日本の他にも、南アフリカ、イスラエル、ドイツ、イギリス、アメリカ・カリフォルニアなど各地から集まった。会話はすべて英語のみだが何とかなった。ラスベガスからアメリカ国内の国道15号線に乗って北へ上っていく。途中、セントジョージタウンで休憩を挟んだ。ここではガソリンを補充するとともに、ランチを食べにレストランへ。メキシカン系のチェーンレストラン「CAFE RIO」は、ボリュームはすごいが、野菜も豊富にとれて体にうれしい食事内容だった。 その後、再度、国道15号〜国道70号〜国道191号を通り、ラスベガスを出発してから約6〜7時間でモアブに到着した。アメリカではガソリンタンクを積んで走る人が多いのに気付かされるが、実際にアメリカで長時間走ってみると、ガソリンタンクの必要性を再確認できた。途中、「EARLY CASTLE VALLEY」や「GREEN RIVER」に立ち寄ったが、そこからの景色は最高だった。 ディナーは、ビール醸造でオリジナルビールの製造販売もやっている「Moab Brewery」でいただく。ここはモアブでも有名な繁盛店で、少し待たされたが箱が大きいので回転が速く10分位で入店ができた。モアブでオフロードコースを走ったら、帰りにぜひ寄っていただきたいお店で、店内にはダミーラングラーも展示されていた。お店の人いわく、ここはモアブで1番ホットでサービスが良く、料理の味もグッドテイストとのこと。オフローダーたちは必ず立ち寄っていく名物店らしい。滞在中は2回訪問したが、いずれも大満足で、店員さんのサービスもノリも最高だった。
大自然とジープが最高の瞬間を切り取る。
レンタルジープは本格的にオフロードを走れる仕様だ
モアブではジープのレンタルショップが用意されている。それも、ノーマル車はなく、すべてリフトアップしたクルマで、本格的にオフロードコースを走れる仕様になっている。やはり、現地でのジープのレンタルが手っ取り早いだろう。参考までにレンタルした際の費用とレンタル車両の基本装備を紹介しよう。なお、レンタルジープはオートマのルビコングレードのみで、デフロックがついているものしかなかった。レンタルショップのお兄ちゃんいわく、モアブではデフロックのついていないラングラーをレンタルする人がいないらしい。
●レンタル車両
①3インチリフトアップ
②33インチ~35インチ外径のオフロードタイヤ装着
③バンパー類、アンダーガード類装着
●料金
24時間レンタルで295ドル~(2ドア、4ドア同一料金)。同じクルマを何日かレンタルする場合は少し安くなるので、お店で確認してみるとよいだろう。

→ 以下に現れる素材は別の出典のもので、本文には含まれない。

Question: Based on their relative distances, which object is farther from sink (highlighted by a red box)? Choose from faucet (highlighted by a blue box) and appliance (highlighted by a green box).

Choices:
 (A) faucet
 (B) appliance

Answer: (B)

今回、リサーチに協力いただいたレンタルショップは「Barlow Adventures」というお店だが、ほかにもレンタルショップはあり、街を歩いていると普通に表に置いてあるので、モアブの街並みを眺めながら偶然、遭遇した1台をレンタルしてみるのもよいだろう。また、初めて行く場合は特にガイド付きのツアーに入ることをお勧めする。ちなみに、ガイド料は丸1日500ドルが相場らしい。ジープ以外にも、マウンテンバイクやバギーのレンタルもあり、家族で楽しめることは間違いないだろう。
コンボイが進む姿を男たちはしっかりと脳裏に焼き付ける。
それぞれに特徴のある4つのコースがラインUP
モアブインフォーメーションセンターでオススメの4つのコースがあるので、簡単に紹介したい。
①Chicken Comers(チキン・コマース コース)/映画の翻訳風に訳すと「チキン野郎」というのが正しいのだろうか。このコースはジェミニコースの次に簡単らしいが、けっこうハードなコースらしい。最短時間は約3・5時間。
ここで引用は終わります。